If you would like to start contributing, check out these notes to help you get started.
The best place to get started is the "SAIO - Swift All In One". This document will walk you through setting up a development cluster of Swift in a VM. The SAIO environment is ideal for running small-scale tests against Swift and trying out new features and bug fixes.
Tests
There are three types of tests included in Swift's source tree.
- Unit tests
- Functional tests
- Probe tests
Unit tests check that small sections of the code behave properly. For example, a unit test may test a single function to ensure that various input gives the expected output. This validates that the code is correct and regressions are not introduced.
Functional tests check that the client API is working as expected. These can be run against any endpoint claiming to support the Swift API (although some tests require multiple accounts with different privilege levels). These are "black box" tests that ensure that client apps written against Swift will continue to work.
Probe tests are "white box" tests that validate the internal workings of a Swift cluster. They are written to work against the "SAIO - Swift All In One" dev environment. For example, a probe test may create an object, delete one replica, and ensure that the background consistency processes find and correct the error.
You can run unit tests with .unittests
, functional tests
with .functests
, and probe tests with
.probetests
. There is an additional .alltests
script that wraps the other three.
To fully run the tests, the target environment must use a filesystem
that supports large xattrs. XFS is strongly recommended. For unit tests
and in-process functional tests, either mount /tmp
with XFS
or provide another XFS filesystem via the TMPDIR
environment variable.
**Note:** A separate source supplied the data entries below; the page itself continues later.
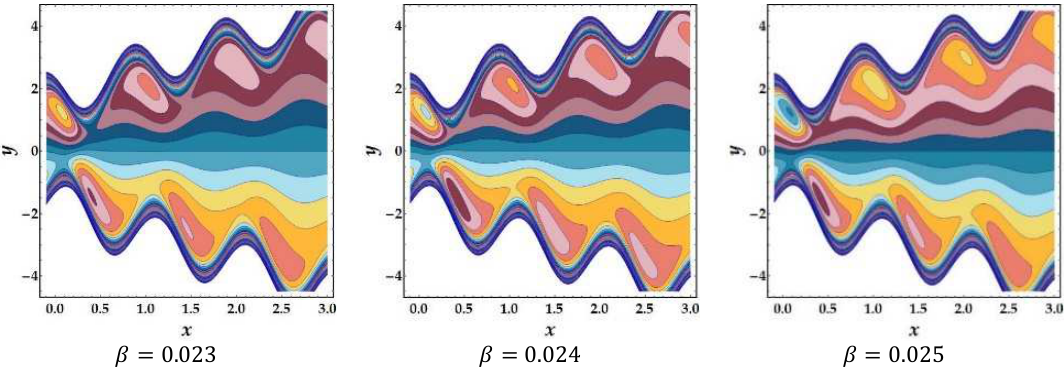
Figure 11. The behavior of Streamlines for different values of inclined angle β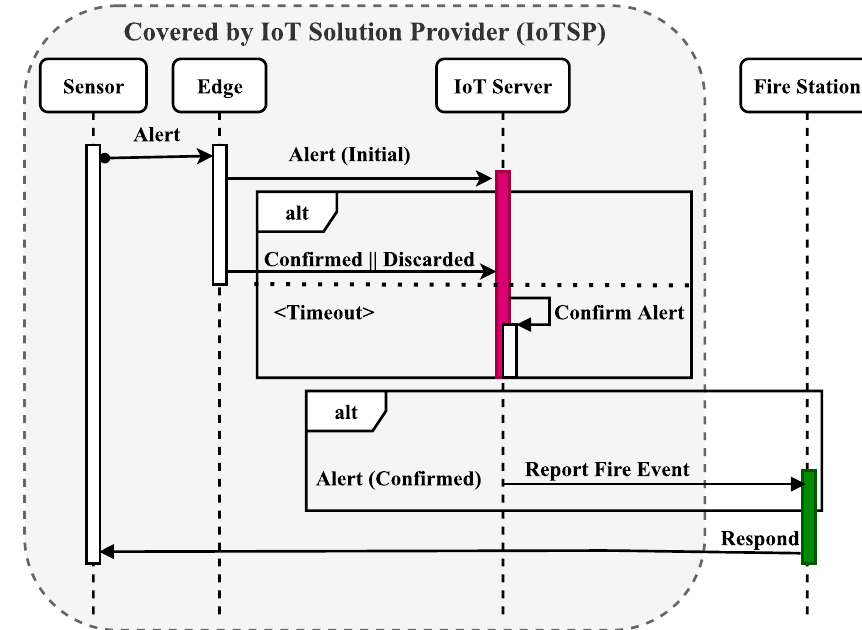
Fig. 3 Stages of a fire event from origination until being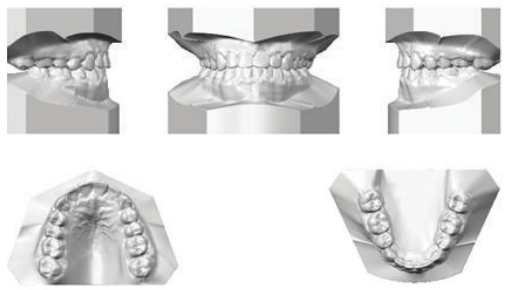
Figure 17: Stage 2: Orthodontic Treatment Final Models.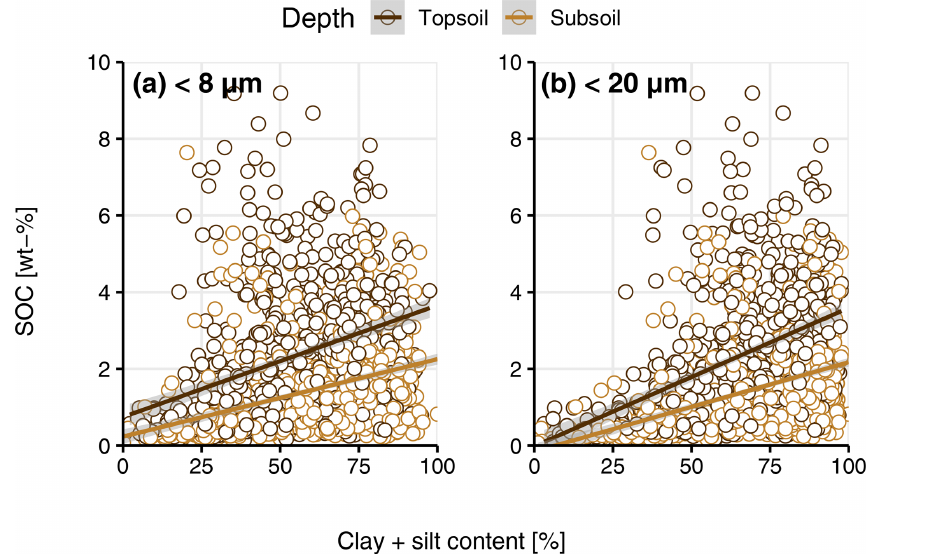
Figure A2. (a) Soil organic carbon (SOC) content (wt%) and clay + fine silt content < 8µm (percent) by depth. (b) SOC content (wt%) clay + fine silt content < 20µm (percent) by depth.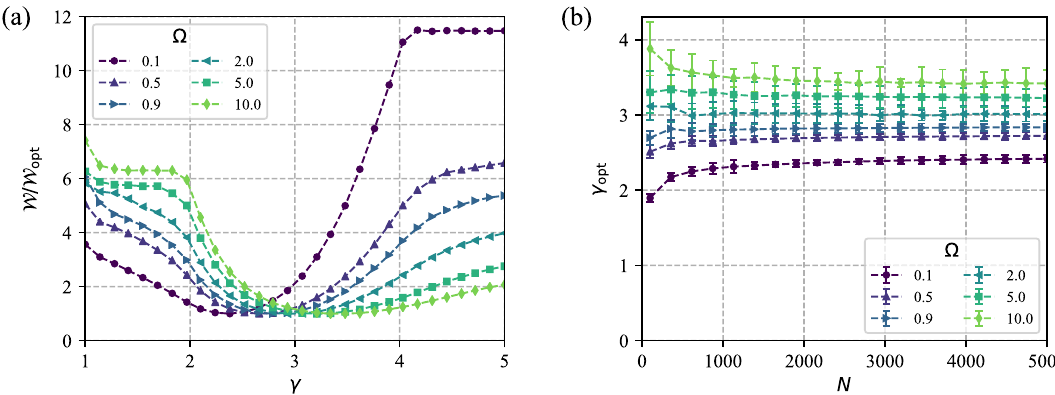
Figure 8. ( a ) A well defined global minimum in total power cost means that the optimal bifurcation exponent γ opt can be determined without ambiguity. The figure shows the total power cost as a function of bifurcation exponent, γ , for several values of (cid:31) . ( b ) The relationship of γ opt to N and (cid:31) , numerically determined using SALVO, is qualitatively similar to the relationship determined from analytic expressions. The figure shows γ opt vs N for several (cid:31) . Error bars represent uncertainty in the fit to the bottom of the minimum.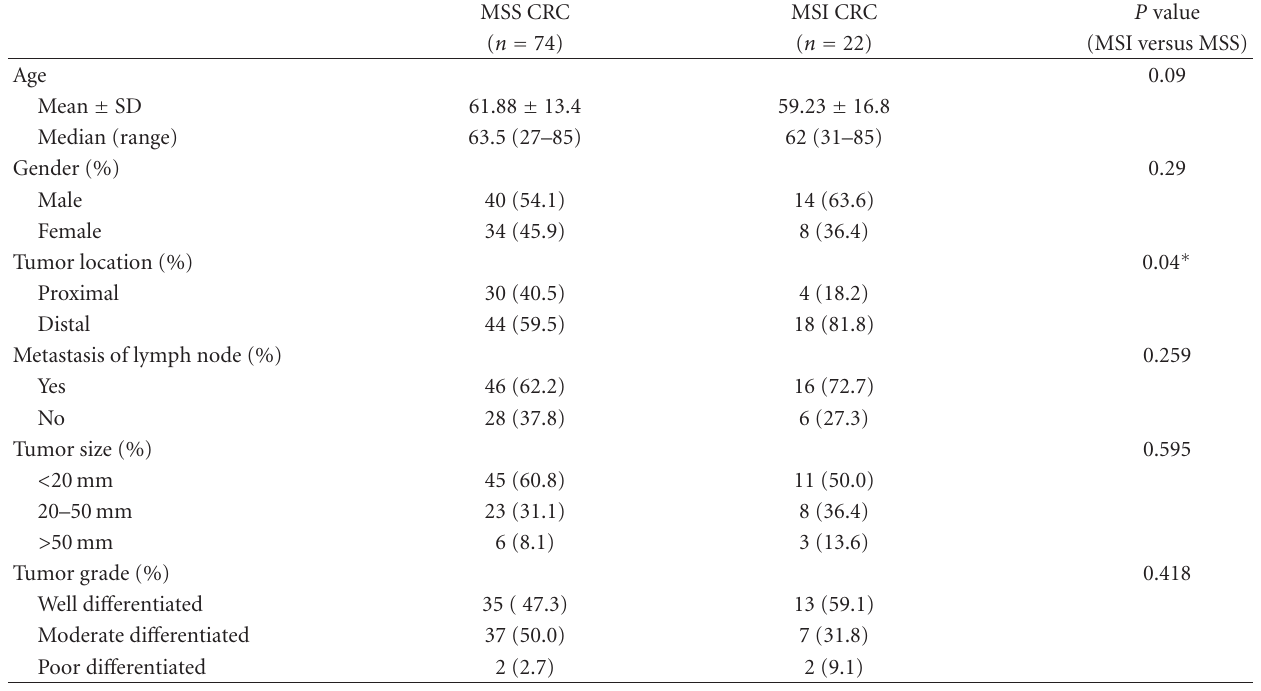
Table 1: Clinicopathological features of colorectal cancers patients according to microsatellite instability status.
Without this setting, tests should still pass, but
a very large number will be skipped.
Code Organization
- bin/: Executable scripts that are the processes run by the deployer
- doc/: Documentation
- etc/: Sample config files
- examples/: Config snippets used in the docs
- swift/: Core code
- account/: account server
- cli/: code that backs some of the CLI tools in bin/
- common/: code shared by different modules
- middleware/: "standard", officially-supported middleware
- ring/: code implementing Swift's ring
- container/: container server
- locale/: internationalization (translation) data
- obj/: object server
- proxy/: proxy server
- test/: Unit, functional, and probe tests
Data Flow
Swift is a WSGI application and uses eventlet's WSGI server. After
the processes are running, the entry point for new requests is the
Application
class in swift/proxy/server.py
.
From there, a controller is chosen, and the request is processed. The
proxy may choose to forward the request to a back-end server. For
example, the entry point for requests to the object server is the
ObjectController
class in
swift/obj/server.py
.
For Deployers
Deployer docs are also available at https://docs.openstack.org/swift/latest/. A good starting point is at https://docs.openstack.org/swift/latest/deployment_guide.html There is an ops runbook that gives information about how to diagnose and troubleshoot common issues when running a Swift cluster.
You can run functional tests against a Swift cluster with
.functests
. These functional tests require
/etc/swift/test.conf
to run. A sample config file can be
found in this source tree in test/sample.conf
.
For Client Apps
For client applications, official Python language bindings are provided at https://github.com/openstack/python-swiftclient.
Complete API documentation at https://docs.openstack.org/api-ref/object-store/
There is a large ecosystem of applications and libraries that support and work with OpenStack Swift. Several are listed on the associated projects page.